:: Dataset content ::
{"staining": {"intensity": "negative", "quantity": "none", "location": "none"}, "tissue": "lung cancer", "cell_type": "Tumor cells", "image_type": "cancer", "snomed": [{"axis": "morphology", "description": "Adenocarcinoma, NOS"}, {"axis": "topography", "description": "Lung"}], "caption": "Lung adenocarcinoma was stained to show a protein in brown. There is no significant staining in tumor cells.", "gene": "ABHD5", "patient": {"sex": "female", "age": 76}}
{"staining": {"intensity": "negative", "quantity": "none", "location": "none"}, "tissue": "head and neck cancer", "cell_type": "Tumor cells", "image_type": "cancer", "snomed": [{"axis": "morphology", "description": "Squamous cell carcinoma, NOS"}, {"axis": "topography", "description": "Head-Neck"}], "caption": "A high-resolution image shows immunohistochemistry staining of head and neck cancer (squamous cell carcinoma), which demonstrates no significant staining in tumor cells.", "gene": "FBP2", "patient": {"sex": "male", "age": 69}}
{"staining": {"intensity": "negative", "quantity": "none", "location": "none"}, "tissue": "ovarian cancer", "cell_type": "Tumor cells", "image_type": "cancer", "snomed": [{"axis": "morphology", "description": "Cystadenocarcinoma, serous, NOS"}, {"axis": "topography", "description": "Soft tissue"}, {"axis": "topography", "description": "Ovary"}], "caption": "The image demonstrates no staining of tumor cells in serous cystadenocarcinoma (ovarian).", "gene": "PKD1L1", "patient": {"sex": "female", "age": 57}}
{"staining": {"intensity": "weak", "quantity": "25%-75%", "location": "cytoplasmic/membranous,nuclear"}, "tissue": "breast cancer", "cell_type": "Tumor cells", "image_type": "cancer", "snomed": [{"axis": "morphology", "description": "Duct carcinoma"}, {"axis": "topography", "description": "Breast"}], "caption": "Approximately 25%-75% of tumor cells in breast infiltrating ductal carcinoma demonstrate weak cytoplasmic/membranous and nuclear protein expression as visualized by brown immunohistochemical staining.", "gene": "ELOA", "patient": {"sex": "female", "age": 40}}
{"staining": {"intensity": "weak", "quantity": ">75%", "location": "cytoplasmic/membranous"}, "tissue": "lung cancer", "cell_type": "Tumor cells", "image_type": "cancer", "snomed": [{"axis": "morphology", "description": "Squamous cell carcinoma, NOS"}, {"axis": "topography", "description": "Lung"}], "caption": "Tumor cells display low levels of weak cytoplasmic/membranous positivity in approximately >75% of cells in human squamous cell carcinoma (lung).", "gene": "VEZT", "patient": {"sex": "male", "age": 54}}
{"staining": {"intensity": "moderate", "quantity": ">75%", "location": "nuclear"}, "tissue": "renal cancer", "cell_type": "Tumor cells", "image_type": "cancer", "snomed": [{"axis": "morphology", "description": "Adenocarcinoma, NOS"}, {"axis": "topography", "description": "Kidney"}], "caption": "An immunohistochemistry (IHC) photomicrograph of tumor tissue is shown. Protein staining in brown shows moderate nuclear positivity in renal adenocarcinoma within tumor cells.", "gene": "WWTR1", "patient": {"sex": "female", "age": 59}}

:: Your objective ::
Take each line of the listing above and set it down again exactly.

:: Result of this task ::
{"staining": {"intensity": "negative", "quantity": "none", "location": "none"}, "tissue": "lung cancer", "cell_type": "Tumor cells", "image_type": "cancer", "snomed": [{"axis": "morphology", "description": "Adenocarcinoma, NOS"}, {"axis": "topography", "description": "Lung"}], "caption": "Lung adenocarcinoma was stained to show a protein in brown. There is no significant staining in tumor cells.", "gene": "ABHD5", "patient": {"sex": "female", "age": 76}}
{"staining": {"intensity": "negative", "quantity": "none", "location": "none"}, "tissue": "head and neck cancer", "cell_type": "Tumor cells", "image_type": "cancer", "snomed": [{"axis": "morphology", "description": "Squamous cell carcinoma, NOS"}, {"axis": "topography", "description": "Head-Neck"}], "caption": "A high-resolution image shows immunohistochemistry staining of head and neck cancer (squamous cell carcinoma), which demonstrates no significant staining in tumor cells.", "gene": "FBP2", "patient": {"sex": "male", "age": 69}}
{"staining": {"intensity": "negative", "quantity": "none", "location": "none"}, "tissue": "ovarian cancer", "cell_type": "Tumor cells", "image_type": "cancer", "snomed": [{"axis": "morphology", "description": "Cystadenocarcinoma, serous, NOS"}, {"axis": "topography", "description": "Soft tissue"}, {"axis": "topography", "description": "Ovary"}], "caption": "The image demonstrates no staining of tumor cells in serous cystadenocarcinoma (ovarian).", "gene": "PKD1L1", "patient": {"sex": "female", "age": 57}}
{"staining": {"intensity": "weak", "quantity": "25%-75%", "location": "cytoplasmic/membranous,nuclear"}, "tissue": "breast cancer", "cell_type": "Tumor cells", "image_type": "cancer", "snomed": [{"axis": "morphology", "description": "Duct carcinoma"}, {"axis": "topography", "description": "Breast"}], "caption": "Approximately 25%-75% of tumor cells in breast infiltrating ductal carcinoma demonstrate weak cytoplasmic/membranous and nuclear protein expression as visualized by brown immunohistochemical staining.", "gene": "ELOA", "patient": {"sex": "female", "age": 40}}
{"staining": {"intensity": "weak", "quantity": ">75%", "location": "cytoplasmic/membranous"}, "tissue": "lung cancer", "cell_type": "Tumor cells", "image_type": "cancer", "snomed": [{"axis": "morphology", "description": "Squamous cell carcinoma, NOS"}, {"axis": "topography", "description": "Lung"}], "caption": "Tumor cells display low levels of weak cytoplasmic/membranous positivity in approximately >75% of cells in human squamous cell carcinoma (lung).", "gene": "VEZT", "patient": {"sex": "male", "age": 54}}
{"staining": {"intensity": "moderate", "quantity": ">75%", "location": "nuclear"}, "tissue": "renal cancer", "cell_type": "Tumor cells", "image_type": "cancer", "snomed": [{"axis": "morphology", "description": "Adenocarcinoma, NOS"}, {"axis": "topography", "description": "Kidney"}], "caption": "An immunohistochemistry (IHC) photomicrograph of tumor tissue is shown. Protein staining in brown shows moderate nuclear positivity in renal adenocarcinoma within tumor cells.", "gene": "WWTR1", "patient": {"sex": "female", "age": 59}}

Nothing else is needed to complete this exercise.